I really, really love what John Lewis has said.  That is all.

P.S. When someone you say you really respect makes that kind of criticism?  A critique that, given who they are and what they have done, you can pretty well know they are not going to throw around casually?  You don’t get defensive, you don’t puff up and knee-jerk deny.  You freaking well listen.

October 8th, 2008

Silence for a week, and then two from me in one day.  Go figure.

The magazine-shillers sent someone else to my door today, someone who clearly intended to work the scam like a pro, rather than easily accept but one no from me for an answer then wind up getting free, drop-in pregnancy options and birth control counseling.

But I don’t think he worked it very well, and I’m wondering how long it took this guy to figure that out.

If this was a hustle, it clearly was mine, even though I had no intent on hustling anyone.  All I intended to do was answer the door.

So, the doorbell buzzes, in the obnoxious way that it does when I’m living under the illusion that working from home means a lack of interruption, and I go to the door.  A man I’d guess to be in his mid-twenties is standing there, in some version of suit.  He introduces himself, tells me he’s not from here and is working on getting a new accent (I don’t know why he says this), informs me he’s trying to better himself by selling these magazines.  I see that he has an identical folder in his hand that the girl from last week did, and I let him know then and there that I won’t be buying any magazines, nor will I be supporting these kinds of enterprises.  I make clear that I fully support him in doing whatever he feels he needs to to improve his life, but that my impression is that this ain’t it.

He doesn’t like this answer.  He starts to go into the whole spiel about the magazines from the start, how he gets a commission, how I need to do my research.  So, I explain that, as a point of fact, I did quite a bit of it on these very groups not even two weeks ago, when I was very distressed about the state of another “employee” who showed up at my door.  I explain that what I found were BBB reports that were not at all good, a few police reports that were really creepy, some ooky self-reporting, and a few youth advocacy organizations and writers which made clear that not only does his employer scam consumers, the biggest victims are the people who work for them.  I then tell him that while I would be glad to grab him a few bucks and just give them to him directly, I would not be giving this company anything.  He says okay when I offer the bucks.

I go inside, get a five, and when I go to hand it to him, he then immediately plays an “I’m so offended” schtick. I want to tell him that given United States politics over the last month, he couldn’t possibly be more offended than I am of late, but I suspect this will fall on deaf ears.

“Why would you give me money?” he asks.

“Ummm, because you came to my door asking for it, and told me how down and out you are?” I reply, as if asked why it was raining in Seattle.  Is this a trick question?  I suddenly feel certain I didn’t get enough coffee today, but that there might not be enough for me to make sense of this if I drank the whole continent of South America.

☆ ☆ ☆ ☆

**CHALLENGES:**
**a)** In the blog post about the magazine seller at the door, what does the writer bring out to hand to the man?
**b)** Write the next part of the blog post about the magazine seller at the door, picking up right after its final sentence.

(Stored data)
☆ ☆ ☆ ☆

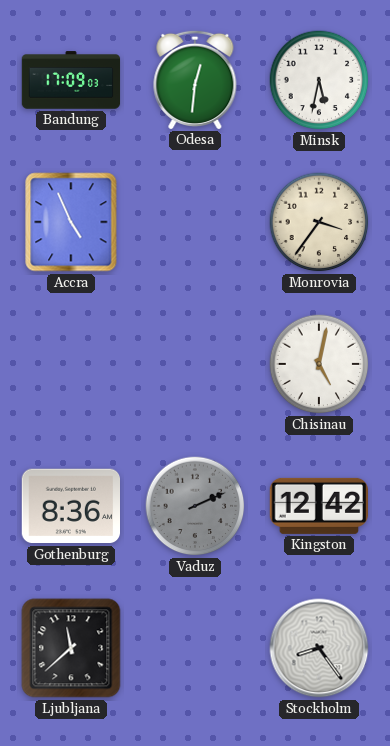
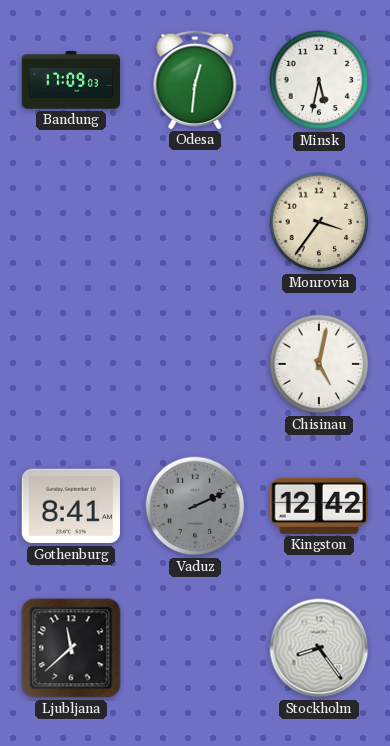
Accra: 4:56 -> none
Gothenburg: 8:36 -> 8:41
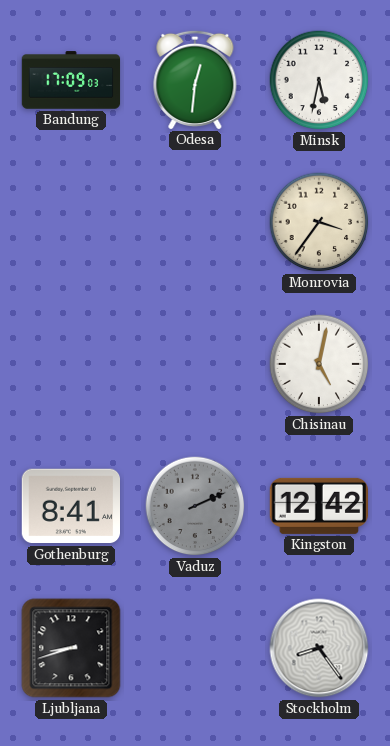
Ljubljana: 11:38 -> 8:42
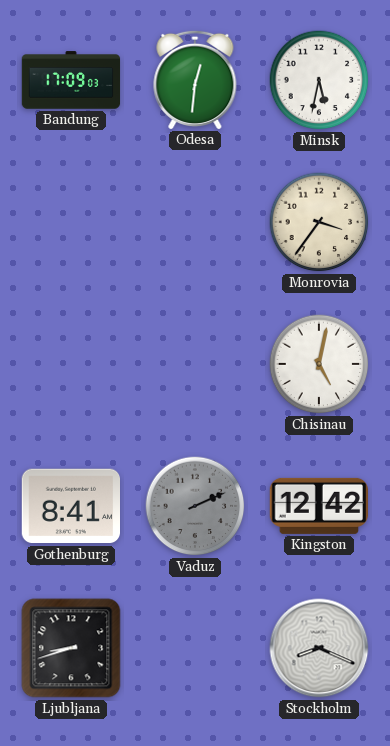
Stockholm: 8:24 -> 8:19
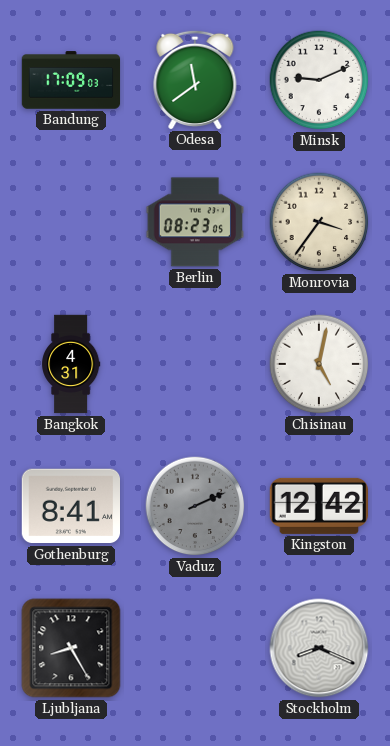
Odesa: 12:31 -> 11:39
Minsk: 5:32 -> 9:11
Berlin: none -> 08:23
Bangkok: none -> 4:31
Ljubljana: 8:42 -> 8:25
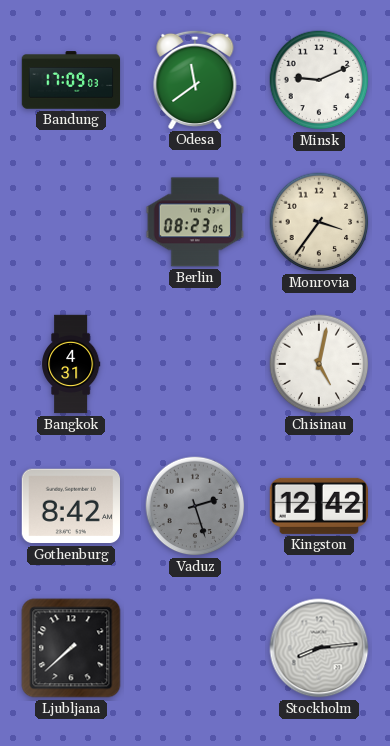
Gothenburg: 8:41 -> 8:42
Vaduz: 2:11 -> 2:27
Ljubljana: 8:25 -> 7:38
Stockholm: 8:19 -> 8:14
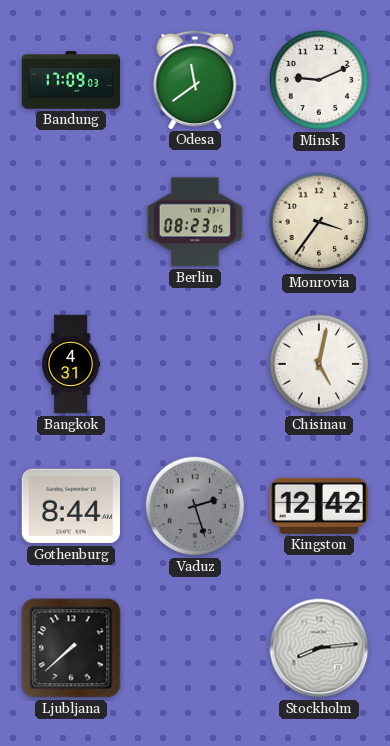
Gothenburg: 8:42 -> 8:44
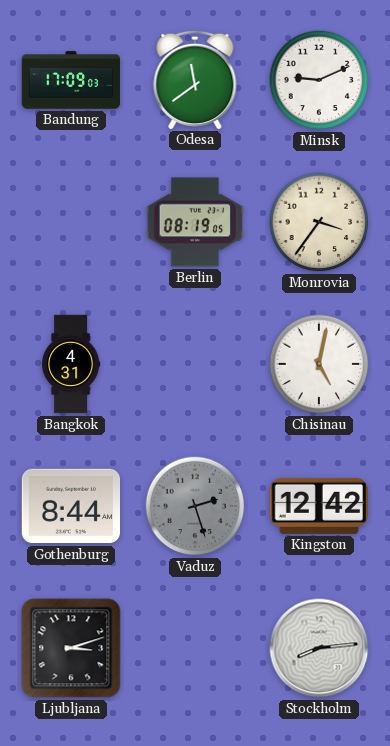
Berlin: 08:23 -> 08:19
Ljubljana: 7:38 -> 3:12
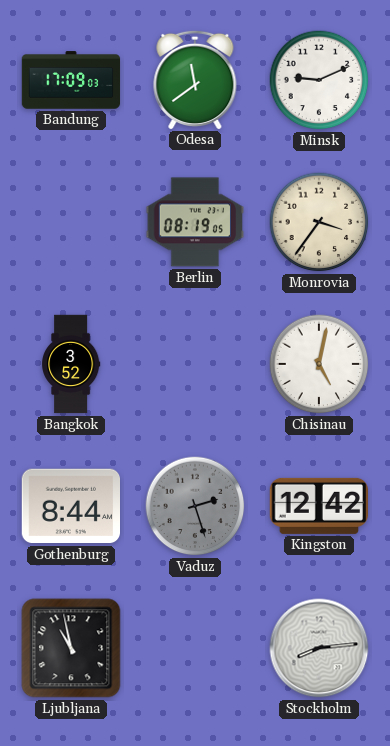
Bangkok: 4:31 -> 3:52
Ljubljana: 3:12 -> 10:58
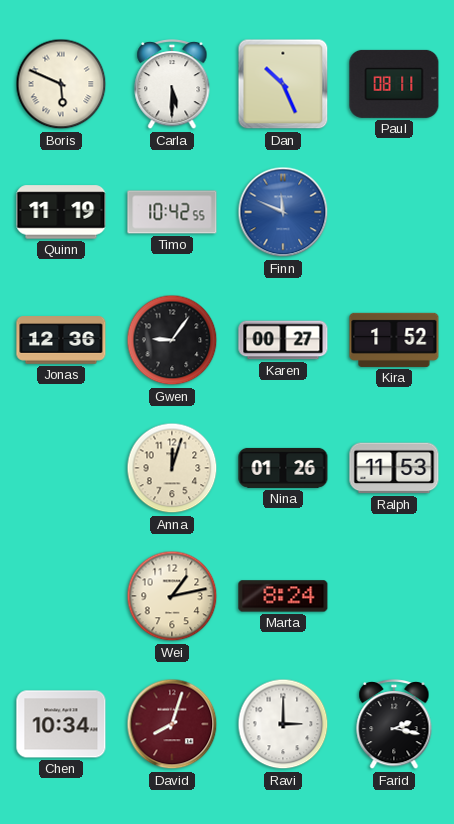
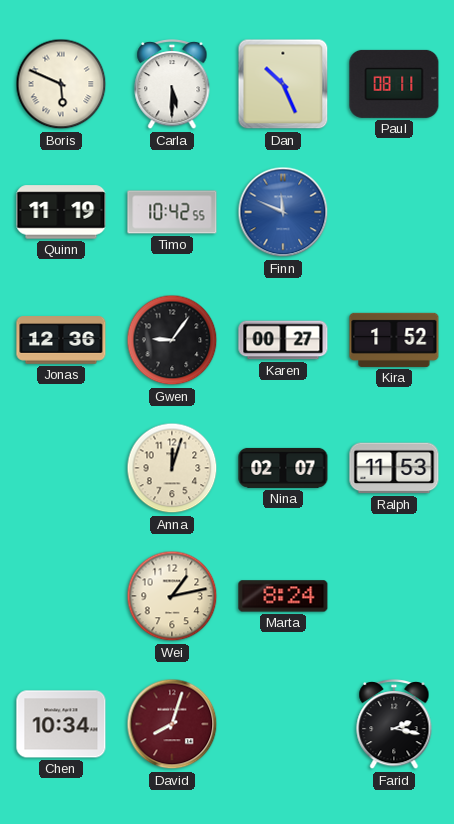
Nina: 01:26 -> 02:07
Ravi: 3:00 -> none
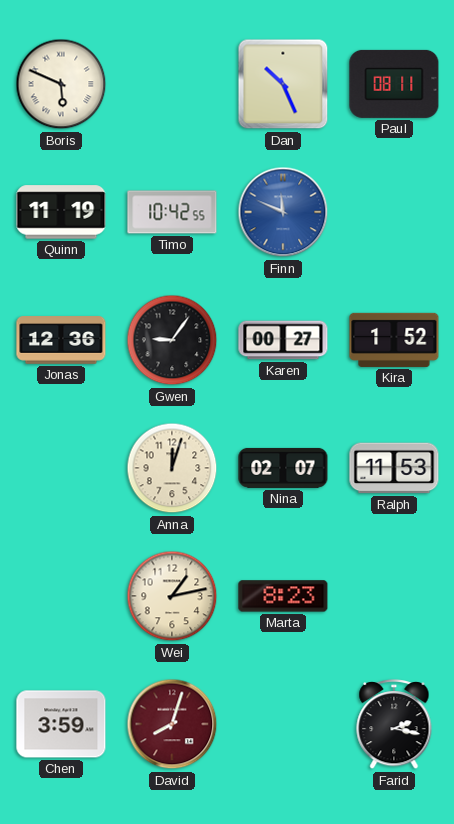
Carla: 5:30 -> none
Marta: 8:24 -> 8:23
Chen: 10:34 -> 3:59
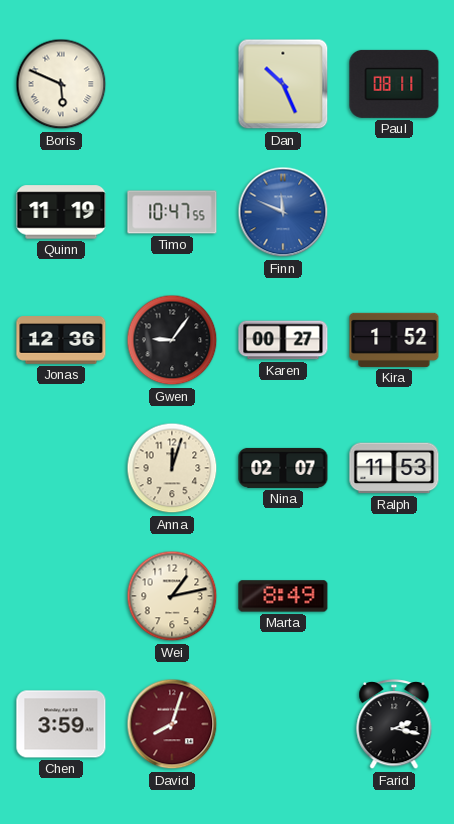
Timo: 10:42 -> 10:47
Marta: 8:23 -> 8:49
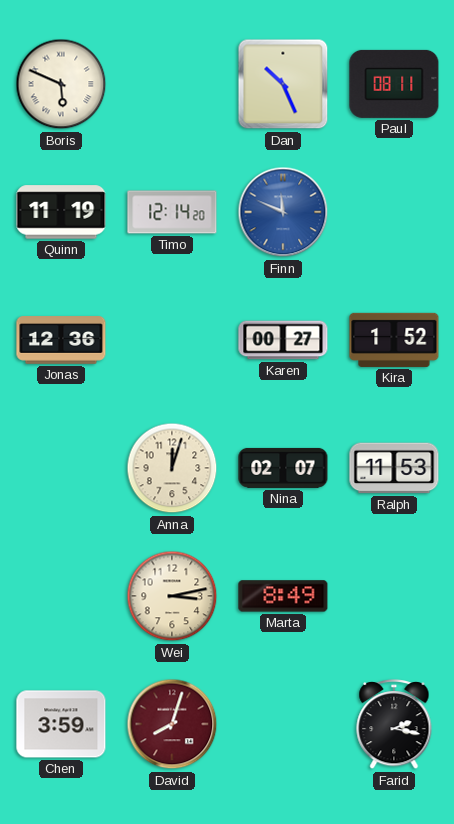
Timo: 10:47 -> 12:14
Gwen: 9:06 -> none
Wei: 1:13 -> 3:13
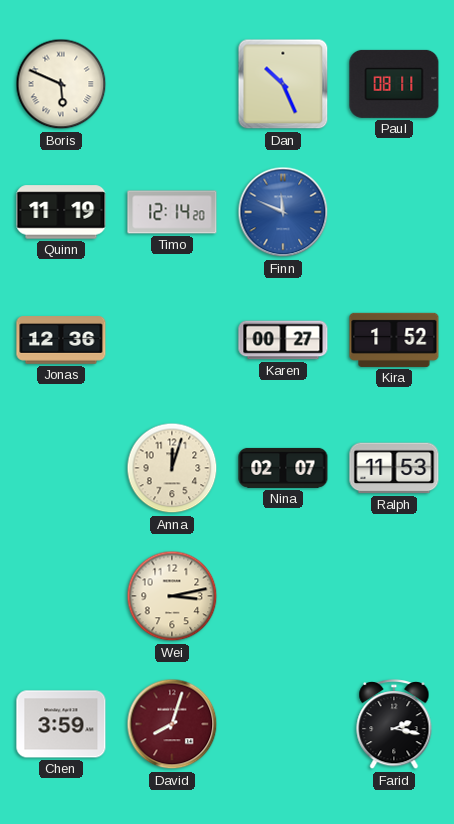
Marta: 8:49 -> none
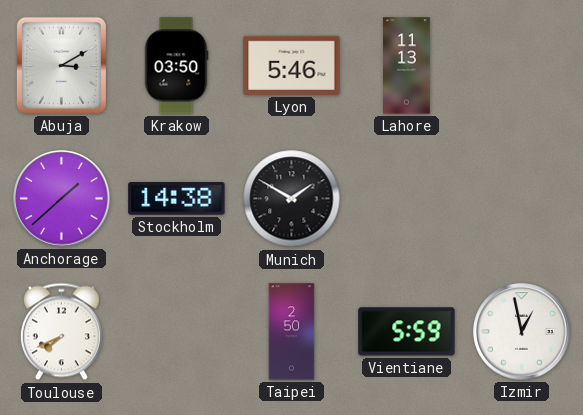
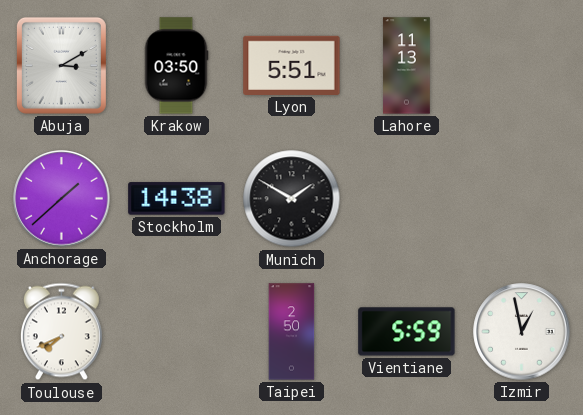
Lyon: 5:46 -> 5:51
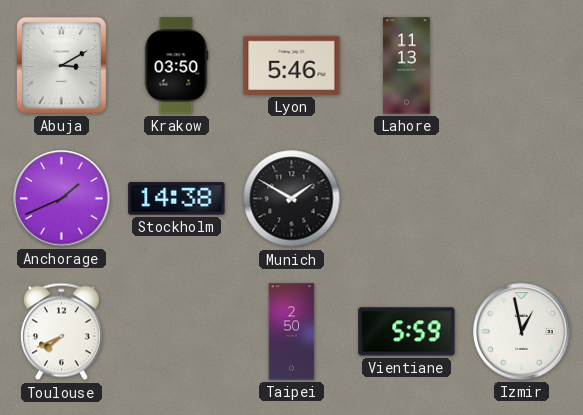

☆ ☆ ☆ ☆

**REPLIES:**
**a)** A five.

**b)**
“I don’t want your handouts,” he says, and I wonder if he’ll get so in character as to spit on it, but he disappoints. “I’m trying to make a respectable living.”

“Okay, then, don’t take it” I say, “but I think to do that you’re going to need to work for someone besides outfits like this.”

“This is a good company,” he says, and we go back and forth a little more about how I’m just not down with that, and how much this could help him out. He states that other neighbors have said similar, and we all just don’t understand the truth about this wonderful endeavor.

I reiterate that I am fine with helping him personally, just not the sham business, though I have little to give since Rockefeller never lived here and wouldn’t have enjoyed even a visit very much.  I mention that if the amount insults him, he should be aware that the fact that that’s all I have in my wallet insults me, too.

He asks how I would feel if I lived on donations. I say that’s pretty much exactly what I do since I’ve worked in the non-profit sector for almost all of my life, and have been scraping the bottom of the barrel since I was born, and I feel as fine as can be expected about it.  Hell, if it’s okay for the Pope, why shouldn’t it be okay for him or me?

I don’t think I was supposed to answer that way.

He then pulls out a fat wad of money and shoves a ten dollar bill into my hand.  “There,” he says, “take that.”  He says this in the way one suggests that a person meet them at dawn with a pistol and a prayer.

I explain that I don’t want it, but he won’t take it back. We do this dance for a little while. He does not know what “Oy gavalt,” means and accuses me of calling him names on top of trying to make him take my dirty money when he wants nothing to do with it.

He also won’t leave.

I then state that I’d appreciate it if he’d take his ten dollars back and be on his way, as I am not going to buy anything from him, nor am I going to stand outside all day arguing about it.  He patently refuses to take back the ten dollars. He huffs, much in the way my little dog does, though I find her more believable.

“How does it feel getting a handout?!?” he asks, indignantly.

“Umm… fine?” I say.  “I’m ten bucks richer than I was before I answered my door.”

We both stand there silent, unmoveable, for a very long minute, until I figure there’s really nothing left for me to do, say thank you and close the door.  he makes a point of whistling very, very loudly as he’s walking away from the house, but I couldn’t begin to tell you why or what he was whistling.  But I know it wasn’t Dixie.

The temptation to knock on the doors of all of my neighbors and tell them that if they handed this guy money, they’d get double back was great, but I resisted, mostly because I don’t know my neighbors any better than they know this guy.

Instead, I headed out to pick up my printing and on the way home, bought myself a shiny new pack of cigarettes and a coffee with my handout I was supposed to feel so bad about.

I’m still waiting to feel bad.  Mostly I just feel adequately caffeinated, which is a relief.

October 8th, 2008

I don’t mean to be such a stranger.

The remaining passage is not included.